_PROVIDED DATA_.
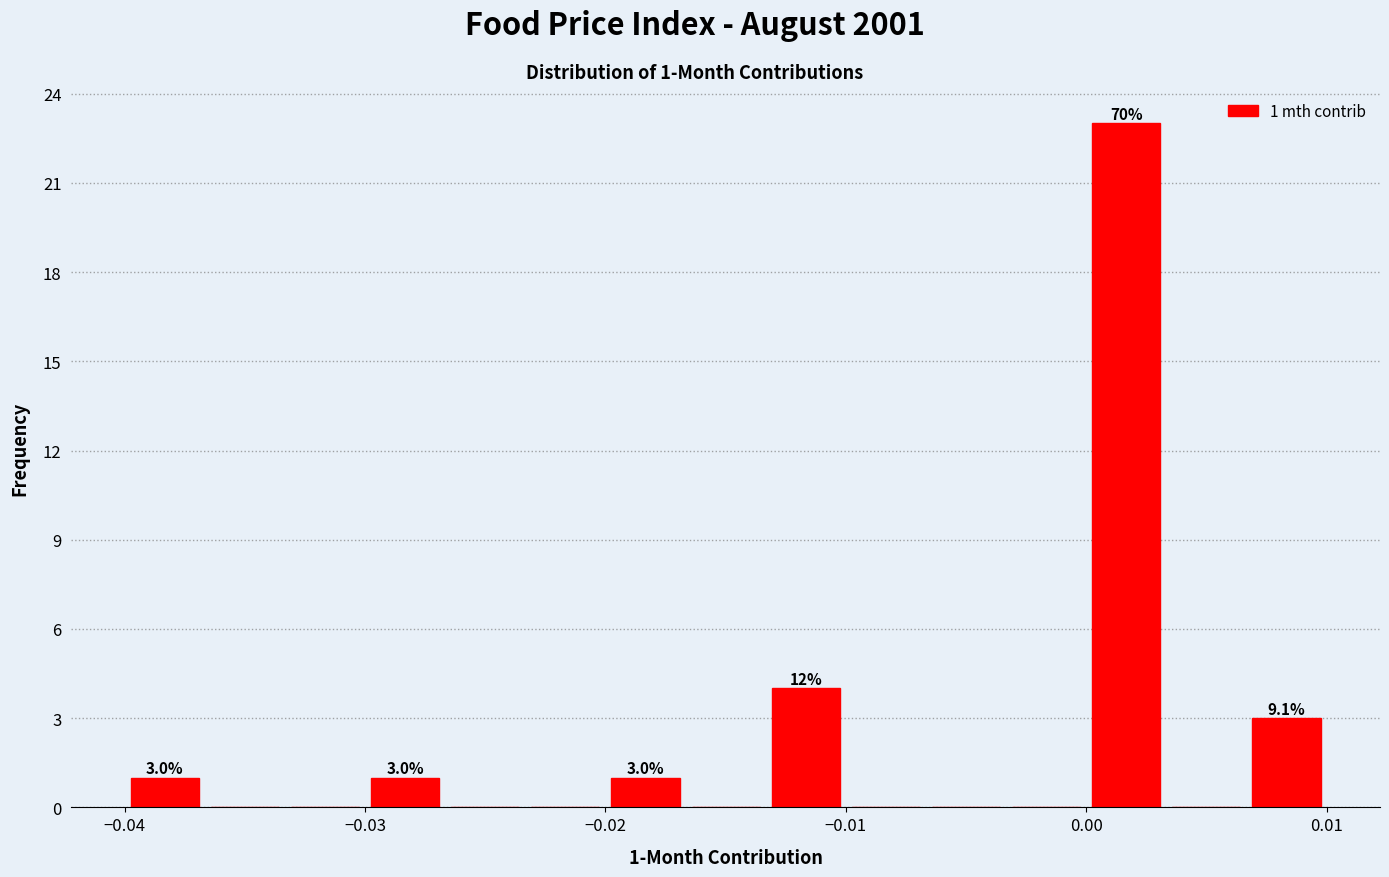

Read against the x-axis, roughly where is the centre of the tallest bar?

0.002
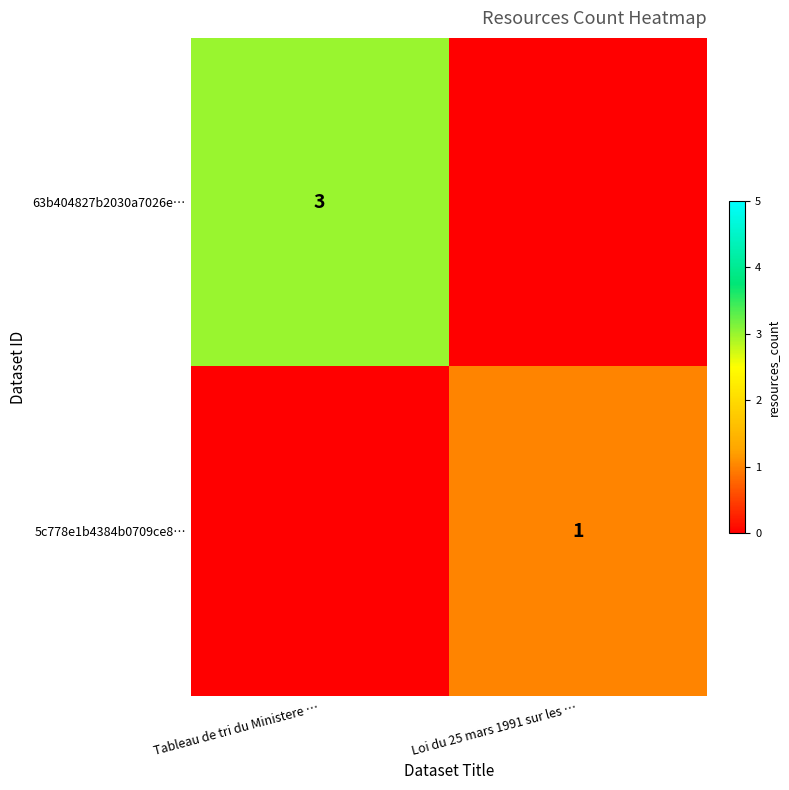

True or false: 63b404827b2030a7026e… has a value of 1 at Tableau de tri du Ministere ….

False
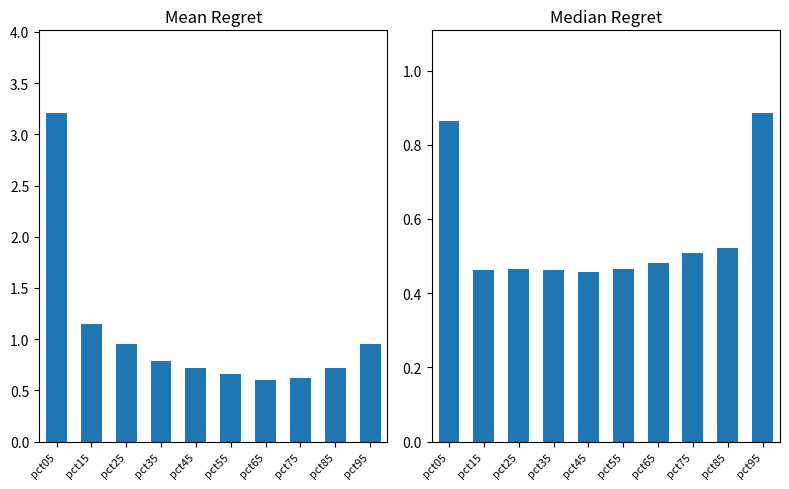

Where is Apr-Jun Median nearest to the value 0?

pct45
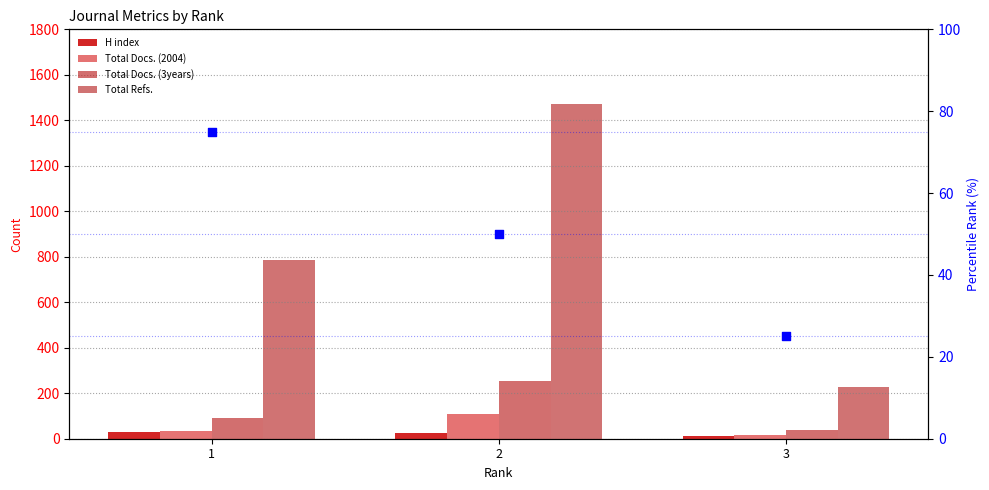

Which series reaches the maximum Y coordinate?

Total Refs.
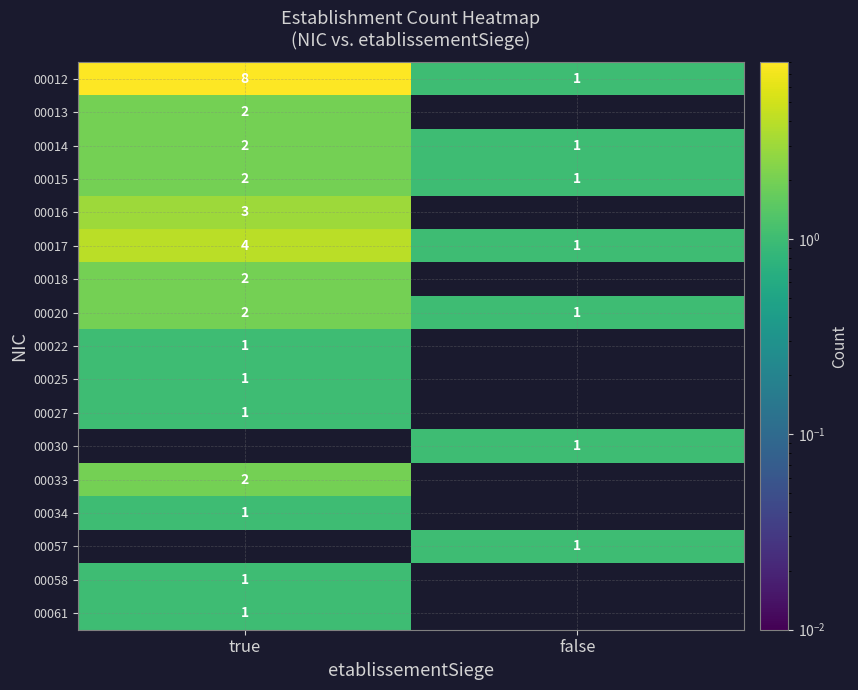

Which category has the highest value in the 00020 series?

true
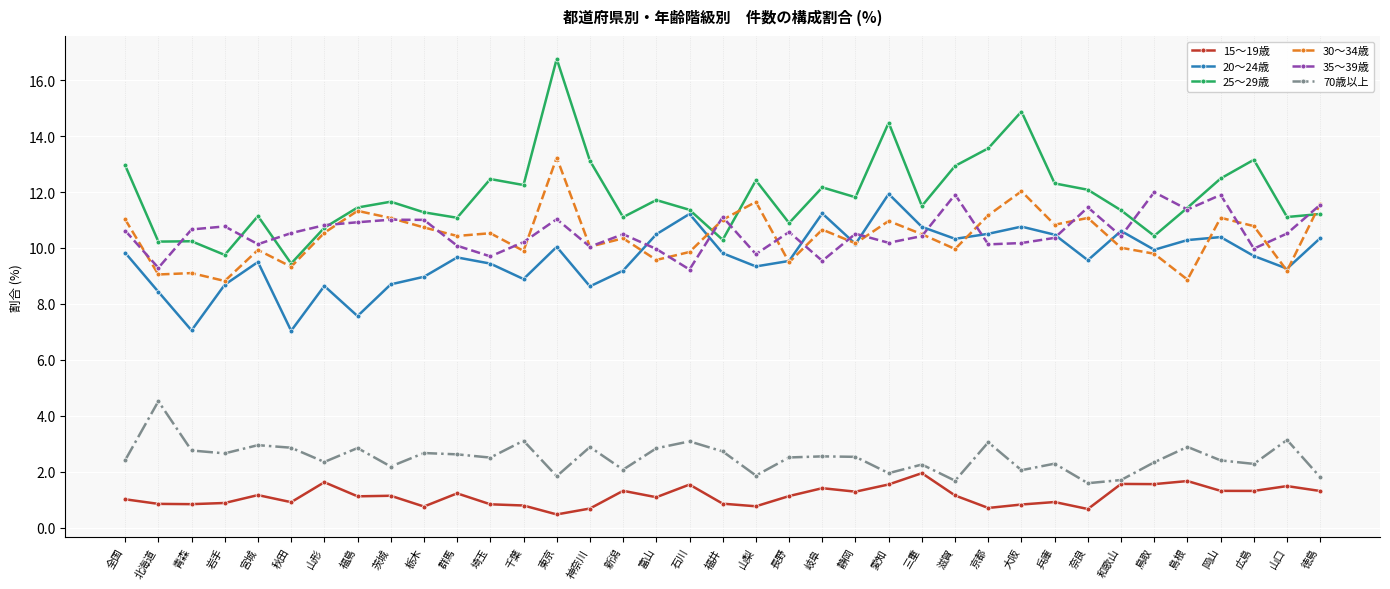

Which series has the largest total across all categories?

25～29歳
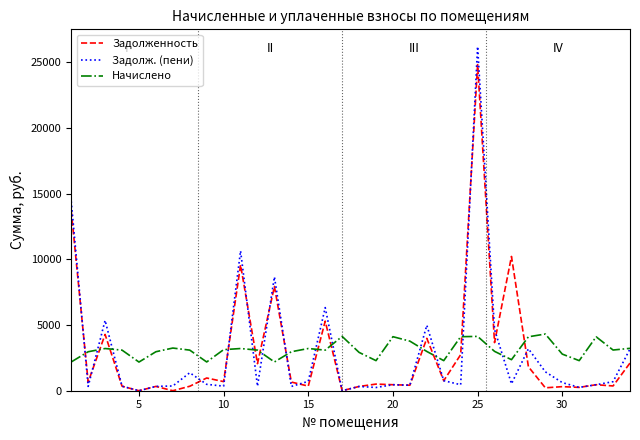

Rank the series by their maximum value, from lowest to highest.

Начислено, Задолженность, Задолж. (пени)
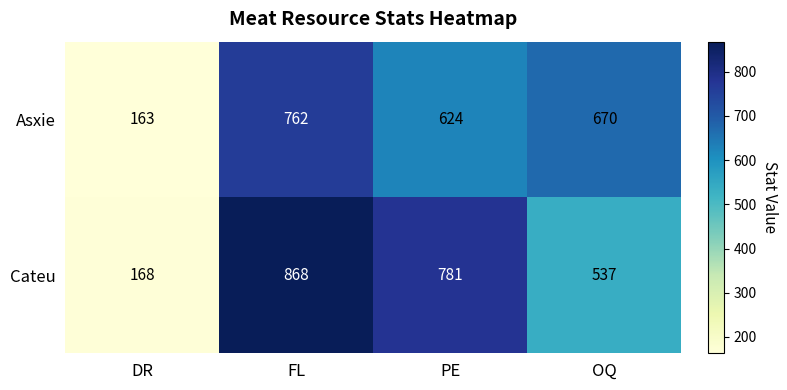

How many distinct data groups are displayed?

2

_EXERCISE GOAL_. Reproduce all of the entries above word for word, leaving out the pictures.

_RESPONSE FOR THIS EXERCISE_.
Read against the x-axis, roughly where is the centre of the tallest bar?

0.002

True or false: 63b404827b2030a7026e… has a value of 1 at Tableau de tri du Ministere ….

False

Where is Apr-Jun Median nearest to the value 0?

pct45

Which series reaches the maximum Y coordinate?

Total Refs.

Which category has the highest value in the 00020 series?

true

Which series has the largest total across all categories?

25～29歳

Rank the series by their maximum value, from lowest to highest.

Начислено, Задолженность, Задолж. (пени)

How many distinct data groups are displayed?

2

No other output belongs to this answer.